==== Available data

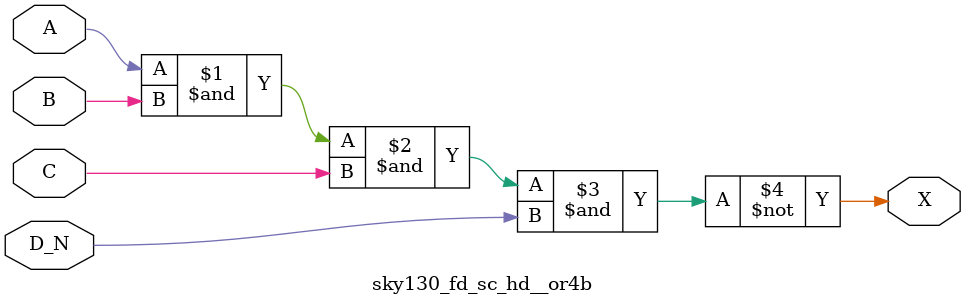
<source format=v>
module sky130_fd_sc_hd__or4b (
    input A,
    input B,
    input C,
    input D_N,
    output X
);

    assign X = ~(A & B & C & D_N);

endmodule
</source>
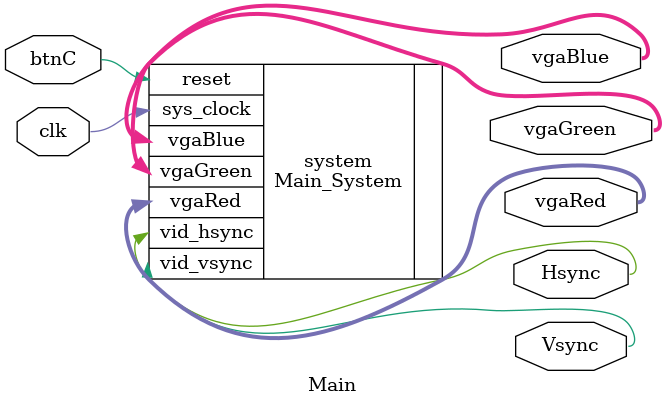
<source format=v>
`timescale 1ns / 1ps


module Main(
    input wire clk,
    input wire btnC,
    output wire [3:0] vgaBlue,
    output wire [3:0] vgaGreen,
    output wire [3:0] vgaRed,
    output wire Vsync,
    output wire Hsync
    );
    
Main_System system
(
    .sys_clock(clk),
    .reset(btnC),
    .vgaBlue(vgaBlue),
    .vgaGreen(vgaGreen),
    .vgaRed(vgaRed),
    .vid_hsync(Hsync),
    .vid_vsync(Vsync)
);

endmodule

</source>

========

Word for word, reproduce all of the data, but keep out the pictures.

<source format=v>
module sky130_fd_sc_hd__or4b (
    input A,
    input B,
    input C,
    input D_N,
    output X
);

    assign X = ~(A & B & C & D_N);

endmodule
</source>
<source format=v>
`timescale 1ns / 1ps


module Main(
    input wire clk,
    input wire btnC,
    output wire [3:0] vgaBlue,
    output wire [3:0] vgaGreen,
    output wire [3:0] vgaRed,
    output wire Vsync,
    output wire Hsync
    );
    
Main_System system
(
    .sys_clock(clk),
    .reset(btnC),
    .vgaBlue(vgaBlue),
    .vgaGreen(vgaGreen),
    .vgaRed(vgaRed),
    .vid_hsync(Hsync),
    .vid_vsync(Vsync)
);

endmodule

</source>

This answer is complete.